Binance, the world’s largest crypto exchange by volume, has signed a letter of intent to buy competitor FTX, the third-largest exchange by volume. The acquisition came after a CoinDesk article prompted speculation about FTX’s balance sheet. The terms of the deal weren’t disclosed.
The letter of intent is nonbinding, and Binance CEO Changpeng “CZ” Zhao said the firm will conduct due diligence before the acquisition. Binance’s acquisition came after CZ said on Sunday he’d sell FTX’s FTT token, leading to a plunge in the token’s value. That token was the biggest asset on the balance sheet of Alameda Research, the trading firm also founded by Sam Bankman-Fried, the CEO of FTX, according to CoinDesk’s story.
Bankman-Fried said yesterday that CZ’s Binance was attempting to target FTX “with false rumors.” Today, Bankman-Fried said that “rumors in media of conflict between our two exchanges” were exaggerated and that the Binance acquisition will help clear out a backlog of customer withdrawals.
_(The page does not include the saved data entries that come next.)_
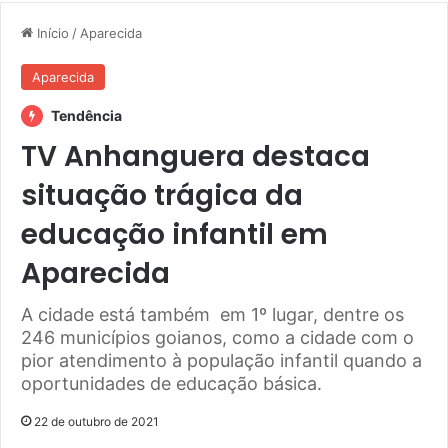
Início
/
Aparecida
Aparecida
Tendência
TV Anhanguera destaca
situação trágica da
educação infantil em
Aparecida
A cidade está também em 1º lugar, dentre os
246 municípios goianos, como a cidade com o
pior atendimento à população infantil quando a
oportunidades de educação básica.
22 de outubro de 2021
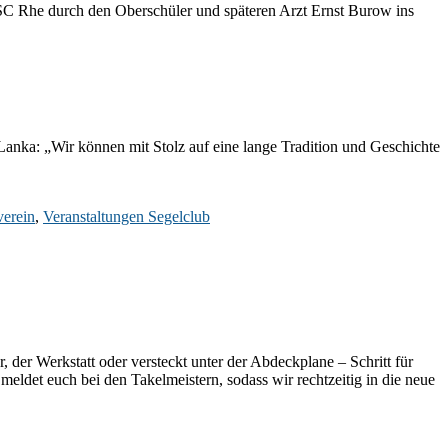
 SC Rhe durch den Oberschüler und späteren Arzt Ernst Burow ins
Lanka: „Wir können mit Stolz auf eine lange Tradition und Geschichte
verein
,
Veranstaltungen Segelclub
der Werkstatt oder versteckt unter der Abdeckplane – Schritt für
 meldet euch bei den Takelmeistern, sodass wir rechtzeitig in die neue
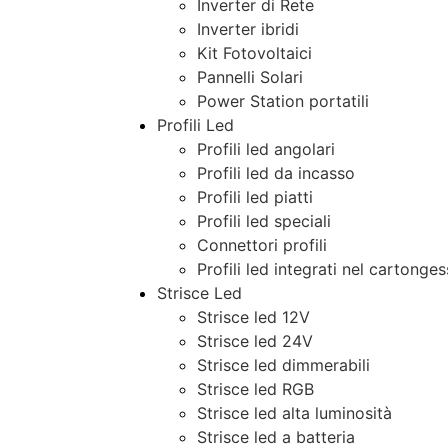
Inverter di Rete
Inverter ibridi
Kit Fotovoltaici
Pannelli Solari
Power Station portatili
Profili Led
Profili led angolari
Profili led da incasso
Profili led piatti
Profili led speciali
Connettori profili
Profili led integrati nel cartonge
Strisce Led
Strisce led 12V
Strisce led 24V
Strisce led dimmerabili
Strisce led RGB
Strisce led alta luminosità
Strisce led a batteria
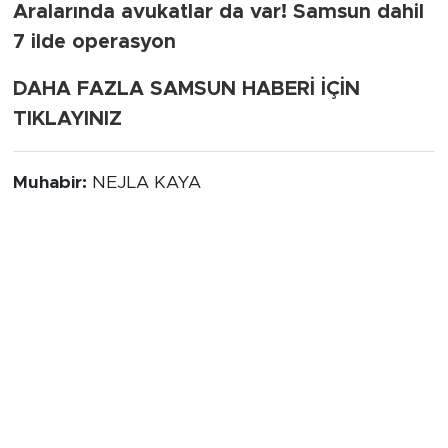
Aralarında avukatlar da var! Samsun dahil
7 ilde operasyon
DAHA FAZLA SAMSUN HABERİ İÇİN
TIKLAYINIZ
Muhabir:
NEJLA KAYA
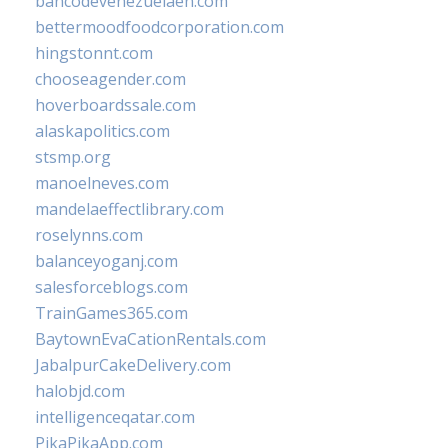
bancodevenezuelaen.com
bettermoodfoodcorporation.com
hingstonnt.com
chooseagender.com
hoverboardssale.com
alaskapolitics.com
stsmp.org
manoelneves.com
mandelaeffectlibrary.com
roselynns.com
balanceyoganj.com
salesforceblogs.com
TrainGames365.com
BaytownEvaCationRentals.com
JabalpurCakeDelivery.com
halobjd.com
intelligenceqatar.com
PikaPikaApp.com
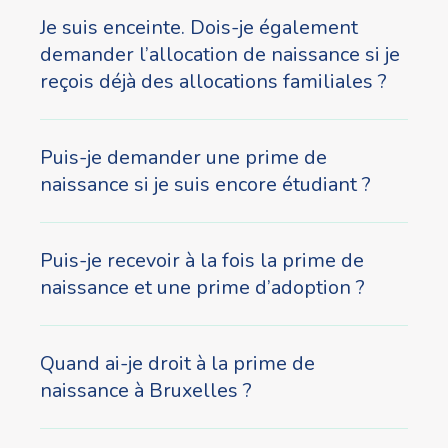
Je suis enceinte. Dois-je également
demander l’allocation de naissance si je
reçois déjà des allocations familiales ?
Puis-je demander une prime de
naissance si je suis encore étudiant ?
Puis-je recevoir à la fois la prime de
naissance et une prime d’adoption ?
Quand ai-je droit à la prime de
naissance à Bruxelles ?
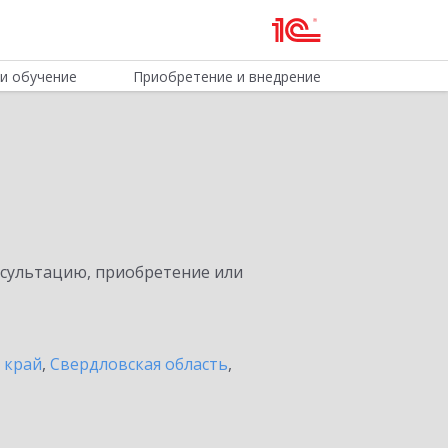
и обучение
Приобретение и внедрение
нсультацию, приобретение или
 край
,
Свердловская область
,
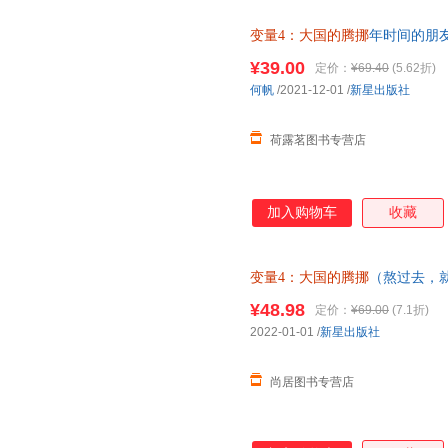
变量4：大国的腾挪
年时间的朋
空！看智慧 当当正版心理学历
¥39.00
定价：
¥69.40
(5.62折)
文学动漫/幽默育儿早教
何帆
/2021-12-01
/
新星出版社
荷露茗图书专营店
加入购物车
收藏
变量4：大国的腾挪
（熬过去，
如、走出困境）＜优选包邮好书＞
¥48.98
定价：
¥69.00
(7.1折)
2022-01-01
/
新星出版社
尚居图书专营店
Earlier this year, Bankman-Fried rescued BlockFi and Voyager Digital, two troubled crypto lenders that were under threat of bank runs. He’s also cozied up to US lawmakers, donating more than $39 million in this election cycle — still less than he’d promised, which was $1 billion before 2024.
By contrast, CZ’s Binance has been targeted by regulators in dozens of countries, including the US. The Securities and Exchange Commission and the Department of Justice in the US are both probing Binance, according to The Wall Street Journal.
The deal between the two companies isn’t totally done. “This is a highly dynamic situation, and we are assessing the situation in real time,” CZ said on Twitter.
People pulled $1.4 billion from FTX on the Ethereum blockchain over the last day, according to The Wall Street Journal.